Perhaps this is where Deleuze’s abstruse language is further clarified. The writer is always at a distance from himself, who perseveres only because the self lingers perpetually on the horizon. “Counter-actualization is already infinite distance instead of infinitive identity.” Disparate books, essays, blogposts sketch the splendor and contours of an event eluded.

Blanchot again; Blanchot still, this time in The Infinite Conversation:

Let us learn to read by reading words that offer a resource to forgetting; there where writing, a writing without discourse, a tracing without trace, takes up again the always aleatory truth into the neutrality of its own enigma… Thus, through fragmentary writing, the return of the hesperic accord is announced. It is a time of decline, but a decline of ascendancy, pure detour in its strangeness: that which, permitting to go, from one deception to another (as René Char states elsewhere), leads from one courage to another. The gods? Returning, having never come.

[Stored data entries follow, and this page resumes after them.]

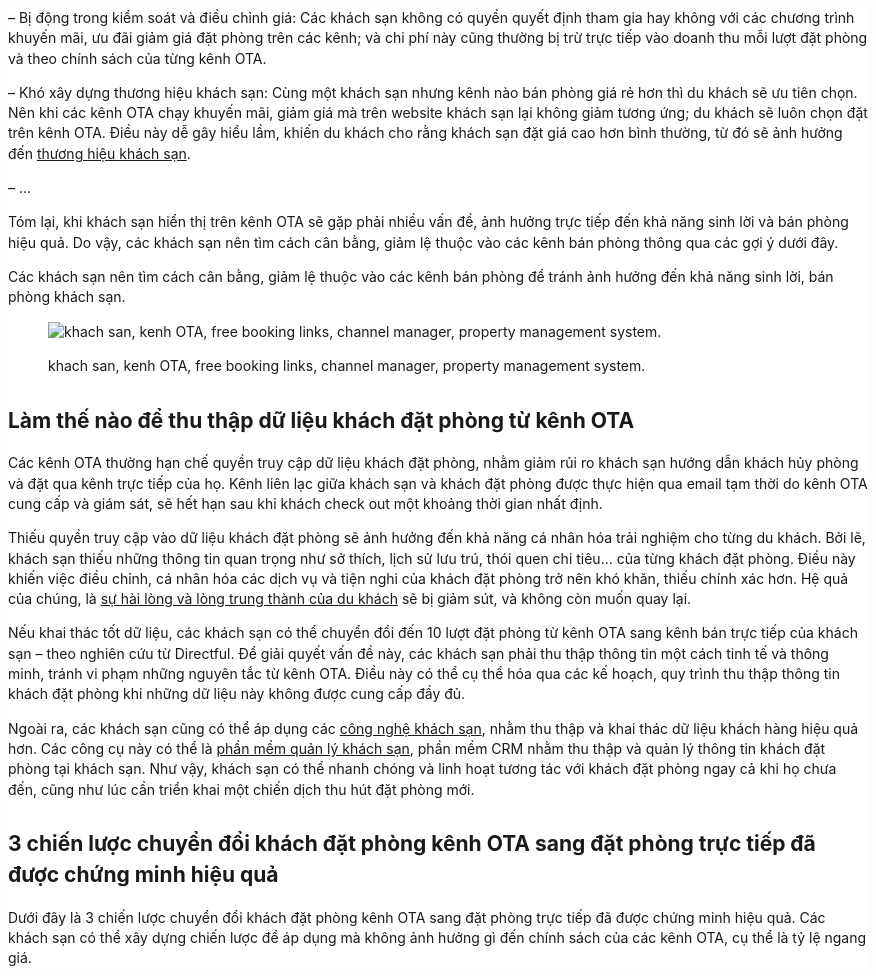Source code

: – Bị động trong kiểm soát và điều chỉnh giá: Các khách sạn không có quyền quyết định tham gia hay không với các chương trình khuyến mãi, ưu đãi giảm giá đặt phòng trên các kênh; và chi phí này cũng thường bị trừ trực tiếp vào doanh thu mỗi lượt đặt phòng và theo chính sách của từng kênh OTA.

– Khó xây dựng thương hiệu khách sạn: Cùng một khách sạn nhưng kênh nào bán phòng giá rẻ hơn thì du khách sẽ ưu tiên chọn. Nên khi các kênh OTA chạy khuyến mãi, giảm giá mà trên website khách sạn lại không giảm tương ứng; du khách sẽ luôn chọn đặt trên kênh OTA. Điều này dễ gây hiểu lầm, khiến du khách cho rằng khách sạn đặt giá cao hơn bình thường, từ đó sẽ ảnh hưởng đến [thương hiệu khách sạn](https://nhavantuonglai.com/article).

– …

Tóm lại, khi khách sạn hiển thị trên kênh OTA sẽ gặp phải nhiều vấn đề, ảnh hưởng trực tiếp đến khả năng sinh lời và bán phòng hiệu quả. Do vậy, các khách sạn nên tìm cách cân bằng, giảm lệ thuộc vào các kênh bán phòng thông qua các gợi ý dưới đây.

Các khách sạn nên tìm cách cân bằng, giảm lệ thuộc vào các kênh bán phòng để tránh ảnh hưởng đến khả năng sinh lời, bán phòng khách sạn.

<figure><img src="https://banmaixanh.vercel.app/image/article/khach-san-005.jpg" alt="khach san, kenh OTA, free booking links, channel manager, property management system." title="khach-san" height=100% width=100%><figcaption></p>khach san, kenh OTA, free booking links, channel manager, property management system.</p></figcaption></figure>

## Làm thế nào để thu thập dữ liệu khách đặt phòng từ kênh OTA

Các kênh OTA thường hạn chế quyền truy cập dữ liệu khách đặt phòng, nhằm giảm rủi ro khách sạn hướng dẫn khách hủy phòng và đặt qua kênh trực tiếp của họ. Kênh liên lạc giữa khách sạn và khách đặt phòng được thực hiện qua email tạm thời do kênh OTA cung cấp và giám sát, sẽ hết hạn sau khi khách check out một khoảng thời gian nhất định.

Thiếu quyền truy cập vào dữ liệu khách đặt phòng sẽ ảnh hưởng đến khả năng cá nhân hóa trải nghiệm cho từng du khách. Bởi lẽ, khách sạn thiếu những thông tin quan trọng như sở thích, lịch sử lưu trú, thói quen chi tiêu… của từng khách đặt phòng. Điều này khiến việc điều chỉnh, cá nhân hóa các dịch vụ và tiện nghi của khách đặt phòng trở nên khó khăn, thiếu chính xác hơn. Hệ quả của chúng, là [sự hài lòng và lòng trung thành của du khách](https://nhavantuonglai.com/article) sẽ bị giảm sút, và không còn muốn quay lại.

Nếu khai thác tốt dữ liệu, các khách sạn có thể chuyển đổi đến 10 lượt đặt phòng từ kênh OTA sang kênh bán trực tiếp của khách sạn – theo nghiên cứu từ Directful. Để giải quyết vấn đề này, các khách sạn phải thu thập thông tin một cách tinh tế và thông minh, tránh vi phạm những nguyên tắc từ kênh OTA. Điều này có thể cụ thể hóa qua các kế hoạch, quy trình thu thập thông tin khách đặt phòng khi những dữ liệu này không được cung cấp đầy đủ.

Ngoài ra, các khách sạn cũng có thể áp dụng các [công nghệ khách sạn](https://nhavantuonglai.com/article), nhằm thu thập và khai thác dữ liệu khách hàng hiệu quả hơn. Các công cụ này có thể là [phần mềm quản lý khách sạn](https://nhavantuonglai.com/article), phần mềm CRM nhằm thu thập và quản lý thông tin khách đặt phòng tại khách sạn. Như vậy, khách sạn có thể nhanh chóng và linh hoạt tương tác với khách đặt phòng ngay cả khi họ chưa đến, cũng như lúc cần triển khai một chiến dịch thu hút đặt phòng mới.

## 3 chiến lược chuyển đổi khách đặt phòng kênh OTA sang đặt phòng trực tiếp đã được chứng minh hiệu quả

Dưới đây là 3 chiến lược chuyển đổi khách đặt phòng kênh OTA sang đặt phòng trực tiếp đã được chứng minh hiệu quả. Các khách sạn có thể xây dựng chiến lược để áp dụng mà không ảnh hưởng gì đến chính sách của các kênh OTA, cụ thể là tỷ lệ ngang giá.
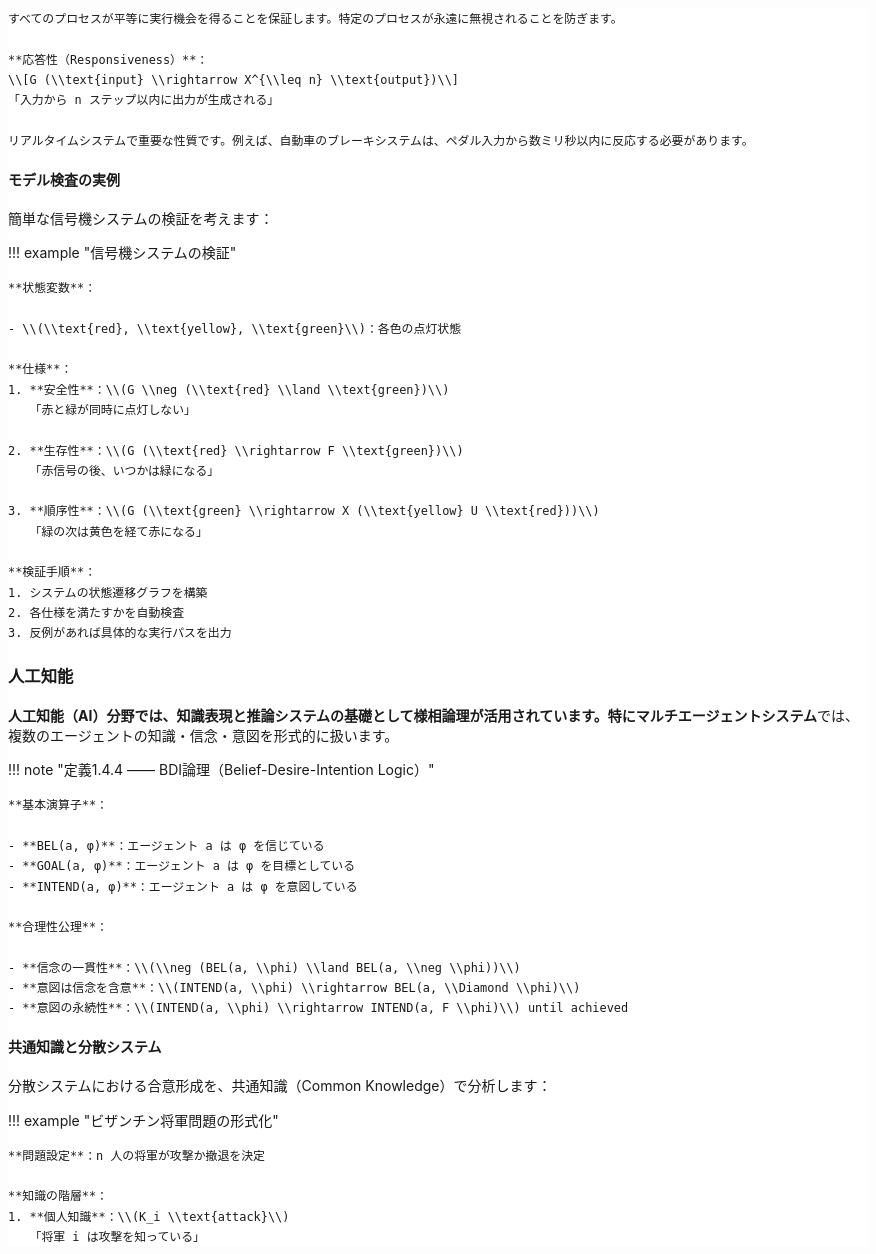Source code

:     すべてのプロセスが平等に実行機会を得ることを保証します。特定のプロセスが永遠に無視されることを防ぎます。
    
    **応答性（Responsiveness）**：
    \\[G (\\text{input} \\rightarrow X^{\\leq n} \\text{output})\\]
    「入力から n ステップ以内に出力が生成される」
    
    リアルタイムシステムで重要な性質です。例えば、自動車のブレーキシステムは、ペダル入力から数ミリ秒以内に反応する必要があります。

#### モデル検査の実例

簡単な信号機システムの検証を考えます：

!!! example "信号機システムの検証"
    
    **状態変数**：
    
    - \\(\\text{red}, \\text{yellow}, \\text{green}\\)：各色の点灯状態
    
    **仕様**：
    1. **安全性**：\\(G \\neg (\\text{red} \\land \\text{green})\\)
       「赤と緑が同時に点灯しない」
    
    2. **生存性**：\\(G (\\text{red} \\rightarrow F \\text{green})\\)
       「赤信号の後、いつかは緑になる」
    
    3. **順序性**：\\(G (\\text{green} \\rightarrow X (\\text{yellow} U \\text{red}))\\)
       「緑の次は黄色を経て赤になる」
    
    **検証手順**：
    1. システムの状態遷移グラフを構築
    2. 各仕様を満たすかを自動検査
    3. 反例があれば具体的な実行パスを出力

### 人工知能

**人工知能（AI）**分野では、知識表現と推論システムの基礎として様相論理が活用されています。特に**マルチエージェントシステム**では、複数のエージェントの知識・信念・意図を形式的に扱います。

!!! note "定義1.4.4 —— BDI論理（Belief-Desire-Intention Logic）"

    **基本演算子**：
    
    - **BEL(a, φ)**：エージェント a は φ を信じている
    - **GOAL(a, φ)**：エージェント a は φ を目標としている
    - **INTEND(a, φ)**：エージェント a は φ を意図している
    
    **合理性公理**：
    
    - **信念の一貫性**：\\(\\neg (BEL(a, \\phi) \\land BEL(a, \\neg \\phi))\\)
    - **意図は信念を含意**：\\(INTEND(a, \\phi) \\rightarrow BEL(a, \\Diamond \\phi)\\)
    - **意図の永続性**：\\(INTEND(a, \\phi) \\rightarrow INTEND(a, F \\phi)\\) until achieved

#### 共通知識と分散システム

分散システムにおける合意形成を、共通知識（Common Knowledge）で分析します：

!!! example "ビザンチン将軍問題の形式化"
    
    **問題設定**：n 人の将軍が攻撃か撤退を決定
    
    **知識の階層**：
    1. **個人知識**：\\(K_i \\text{attack}\\)
       「将軍 i は攻撃を知っている」
    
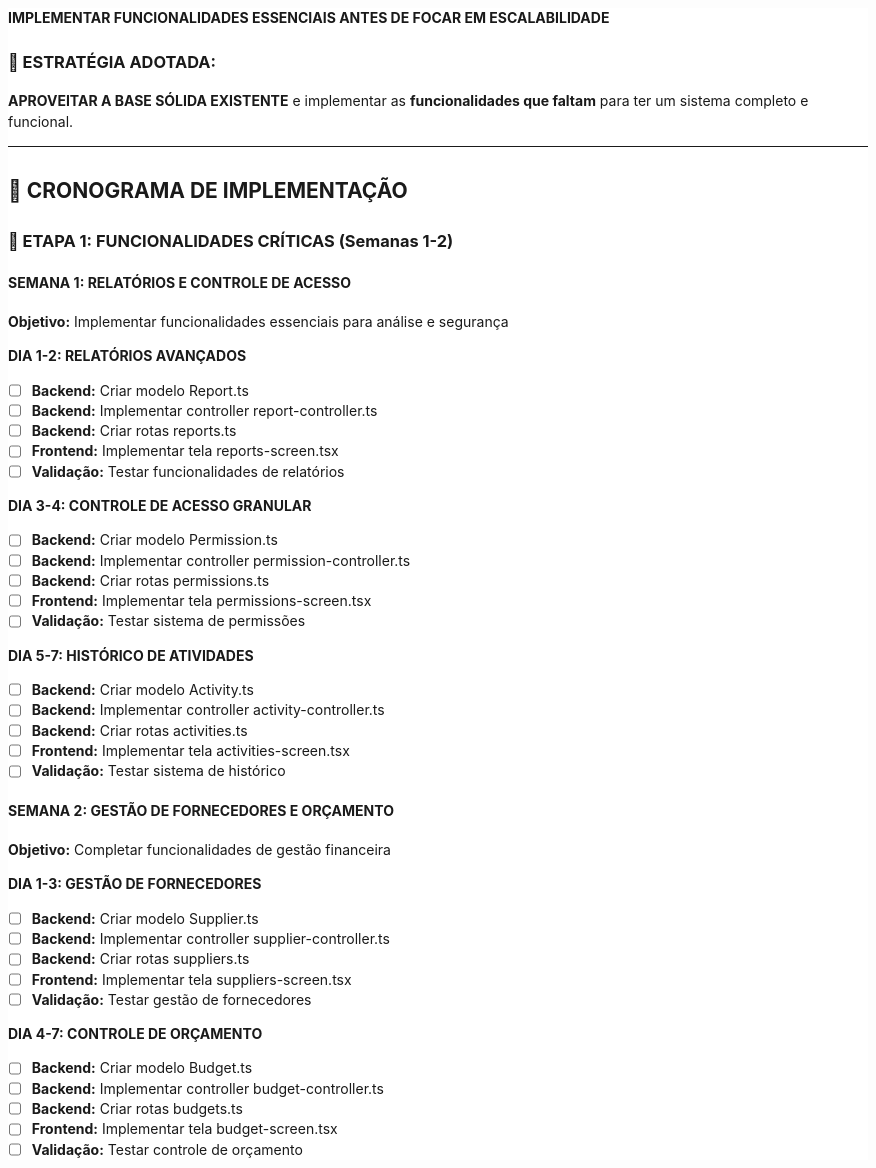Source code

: **IMPLEMENTAR FUNCIONALIDADES ESSENCIAIS ANTES DE FOCAR EM ESCALABILIDADE**

### **🎯 ESTRATÉGIA ADOTADA:**

**APROVEITAR A BASE SÓLIDA EXISTENTE** e implementar as **funcionalidades que faltam** para ter um sistema completo e funcional.

---

## 📅 **CRONOGRAMA DE IMPLEMENTAÇÃO**

### **🎯 ETAPA 1: FUNCIONALIDADES CRÍTICAS (Semanas 1-2)**

#### **SEMANA 1: RELATÓRIOS E CONTROLE DE ACESSO**
**Objetivo:** Implementar funcionalidades essenciais para análise e segurança

**DIA 1-2: RELATÓRIOS AVANÇADOS**
- [ ] **Backend:** Criar modelo Report.ts
- [ ] **Backend:** Implementar controller report-controller.ts
- [ ] **Backend:** Criar rotas reports.ts
- [ ] **Frontend:** Implementar tela reports-screen.tsx
- [ ] **Validação:** Testar funcionalidades de relatórios

**DIA 3-4: CONTROLE DE ACESSO GRANULAR**
- [ ] **Backend:** Criar modelo Permission.ts
- [ ] **Backend:** Implementar controller permission-controller.ts
- [ ] **Backend:** Criar rotas permissions.ts
- [ ] **Frontend:** Implementar tela permissions-screen.tsx
- [ ] **Validação:** Testar sistema de permissões

**DIA 5-7: HISTÓRICO DE ATIVIDADES**
- [ ] **Backend:** Criar modelo Activity.ts
- [ ] **Backend:** Implementar controller activity-controller.ts
- [ ] **Backend:** Criar rotas activities.ts
- [ ] **Frontend:** Implementar tela activities-screen.tsx
- [ ] **Validação:** Testar sistema de histórico

#### **SEMANA 2: GESTÃO DE FORNECEDORES E ORÇAMENTO**
**Objetivo:** Completar funcionalidades de gestão financeira

**DIA 1-3: GESTÃO DE FORNECEDORES**
- [ ] **Backend:** Criar modelo Supplier.ts
- [ ] **Backend:** Implementar controller supplier-controller.ts
- [ ] **Backend:** Criar rotas suppliers.ts
- [ ] **Frontend:** Implementar tela suppliers-screen.tsx
- [ ] **Validação:** Testar gestão de fornecedores

**DIA 4-7: CONTROLE DE ORÇAMENTO**
- [ ] **Backend:** Criar modelo Budget.ts
- [ ] **Backend:** Implementar controller budget-controller.ts
- [ ] **Backend:** Criar rotas budgets.ts
- [ ] **Frontend:** Implementar tela budget-screen.tsx
- [ ] **Validação:** Testar controle de orçamento
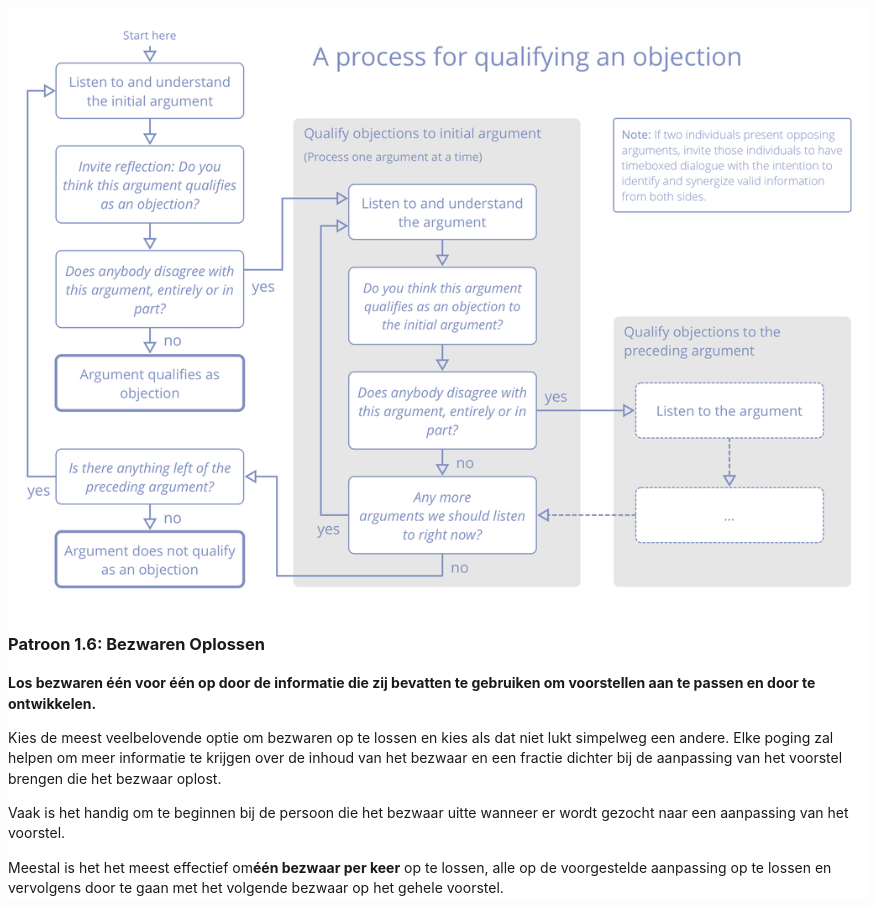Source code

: ![Een proces om te testen of een argument wordt gekwalificeerd als een bezwaar](img/agreements/qualify-objection-process.png)


###  Patroon 1.6: Bezwaren Oplossen

<strong>Los bezwaren één voor één op door de informatie die zij bevatten te gebruiken om voorstellen aan te passen en door te ontwikkelen.</strong>

Kies de meest veelbelovende optie om bezwaren op te lossen en kies als dat niet lukt simpelweg een andere. Elke poging zal helpen om meer informatie te krijgen over de inhoud van het bezwaar en een fractie dichter bij de aanpassing van het voorstel brengen die het bezwaar oplost.

Vaak is het handig om te beginnen bij de persoon die het bezwaar uitte wanneer er wordt gezocht naar een aanpassing van het voorstel.

Meestal is het het meest effectief om**één bezwaar per keer** op te lossen, alle op de voorgestelde aanpassing op te lossen en vervolgens door te gaan met het volgende bezwaar op het gehele voorstel.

The work is not over, only paused. I decide tonight to return to the scene of my latest crime. Last Friday, I spent the evening drinking at the Old Coal Yard, not so much to distraction, as I feel newly capable of doing, but into despair. It was a night of fissures and fractures, tears and phone calls to paramedics and psychiatrists. I will not repeat it — only the repetition of another day, a disjunctive series of days, each survived through the work. I will begin again tomorrow.